# What to buy?



## Stilts (Dec 2, 2010)

I have slowly turned my garage into a workshop and my wife has been pretty understanding about it. But the dust is a problem. Before it wad a workshop I put up some racks to keep all the shoes out there. That was a great idea until I had to spend 2 hours picking sawdust out of her suede boots. I am now just covering them up with a tarp which has mixed results. There is also the pain of just cleaning it all up. I never really thought I would do enough out there to need a dust collector but turns out this is kinda addictive. Who knew. Anyways, I was looking for some suggestions and price points. I live in Canada. Thanks for the advice.


----------



## Paul W Gillespie (Jul 7, 2011)

I am no expert, being a newbie myself, but I saw this Harbor Freight model on sale for 189.00 and they have a 20% off coupon code of GOOGLE20 bringing it in at 151.99. Several other folks on the forum said it was decent and they had it. I have it in my shopping cart now, just deciding if I can put out the money this week or wait. I just made some big shop purchases.
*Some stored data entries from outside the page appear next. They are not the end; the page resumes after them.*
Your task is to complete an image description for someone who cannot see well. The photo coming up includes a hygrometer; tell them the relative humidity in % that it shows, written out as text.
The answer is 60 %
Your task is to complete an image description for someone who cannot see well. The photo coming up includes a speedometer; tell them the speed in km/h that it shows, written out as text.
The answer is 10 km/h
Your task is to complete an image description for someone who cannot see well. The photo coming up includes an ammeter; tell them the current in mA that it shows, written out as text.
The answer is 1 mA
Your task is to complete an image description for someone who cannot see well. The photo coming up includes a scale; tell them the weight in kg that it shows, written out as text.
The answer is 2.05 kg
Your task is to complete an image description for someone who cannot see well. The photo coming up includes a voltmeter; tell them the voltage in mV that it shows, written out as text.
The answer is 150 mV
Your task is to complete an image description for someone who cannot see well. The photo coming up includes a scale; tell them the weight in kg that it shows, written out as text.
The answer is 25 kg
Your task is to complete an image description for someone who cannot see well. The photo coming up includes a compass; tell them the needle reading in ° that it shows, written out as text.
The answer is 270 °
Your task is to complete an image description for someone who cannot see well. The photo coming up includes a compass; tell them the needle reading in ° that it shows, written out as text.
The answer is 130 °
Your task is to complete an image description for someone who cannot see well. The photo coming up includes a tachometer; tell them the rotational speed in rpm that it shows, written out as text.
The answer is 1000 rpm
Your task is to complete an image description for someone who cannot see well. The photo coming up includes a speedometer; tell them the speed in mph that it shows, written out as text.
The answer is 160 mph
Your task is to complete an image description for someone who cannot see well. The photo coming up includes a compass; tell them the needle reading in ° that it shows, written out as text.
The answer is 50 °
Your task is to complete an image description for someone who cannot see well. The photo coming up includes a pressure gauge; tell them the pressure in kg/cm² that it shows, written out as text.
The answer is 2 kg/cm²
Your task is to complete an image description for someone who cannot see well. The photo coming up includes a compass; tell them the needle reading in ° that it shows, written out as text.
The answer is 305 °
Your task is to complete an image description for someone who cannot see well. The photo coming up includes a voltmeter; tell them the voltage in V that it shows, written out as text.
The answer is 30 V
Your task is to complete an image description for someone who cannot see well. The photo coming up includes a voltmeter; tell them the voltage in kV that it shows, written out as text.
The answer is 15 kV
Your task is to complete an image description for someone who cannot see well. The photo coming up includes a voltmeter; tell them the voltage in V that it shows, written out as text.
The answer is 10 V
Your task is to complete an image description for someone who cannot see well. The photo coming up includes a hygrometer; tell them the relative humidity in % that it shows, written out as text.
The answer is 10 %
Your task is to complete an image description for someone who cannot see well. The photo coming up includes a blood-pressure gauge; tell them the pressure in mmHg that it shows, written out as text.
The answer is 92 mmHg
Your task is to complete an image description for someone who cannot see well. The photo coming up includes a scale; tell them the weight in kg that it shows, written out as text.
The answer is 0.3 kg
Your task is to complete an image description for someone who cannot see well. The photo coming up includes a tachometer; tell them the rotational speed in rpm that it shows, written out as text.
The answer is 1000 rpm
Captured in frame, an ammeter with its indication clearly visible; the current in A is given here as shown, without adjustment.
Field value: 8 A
http://www.harborfreight.com/2-hp-industrial-5-micron-dust-collector-97869.html


----------



## woodnthings (Jan 24, 2009)

*what ever DC you get do this*

Make a thien baffle like in these threads. You can add a separator, but that takes up floor space. You can exhaust it outside but take removes the conditioned air in your shop and creates anegative pressure which will suck furnace gases back into the shop if so equipped. The Thien modification is simple and takes about an hour.
It will work on any brand of DC, I have a Jet and Grizzly. The HF unit is really a great deal, except the bag is not fine enough to catch the smallest particles, it's a 5 micron. 
My experience with "collecting" dust is that no matter how many devices and systems you have, some dust gets in the air and settles on everything. I have an air filtration unit overhead, dust collectors and a shop vac hooked up over the blade....what else can I do? Turn on the ceiling exhaust fan, put on a dust mask and get out the leaf blower a couple of times a year. :laughing: bill


----------



## dbhost (Jan 28, 2008)

A couple of items you are going to want / need...

#1. A proper dust collector. The HF 2HP unit is fine, except the filter bag is worthless. $151.99 is a decent enough price for it. HF right now has free shipping until I think the 28th...
#2. While you are at it, get the Dust collection accessory kit from HF. Less than $50.00
#3. Get a 1 micron dust bag from Highland Woodworking.
#4. Build and install a Thien baffle in the inlet ring of your DC, OR build a trash can Thien separator. I went with a 55 gallon drum as I do a LOT of jointing / planing and turning, a 30 gallon trash can fills up too fast...


----------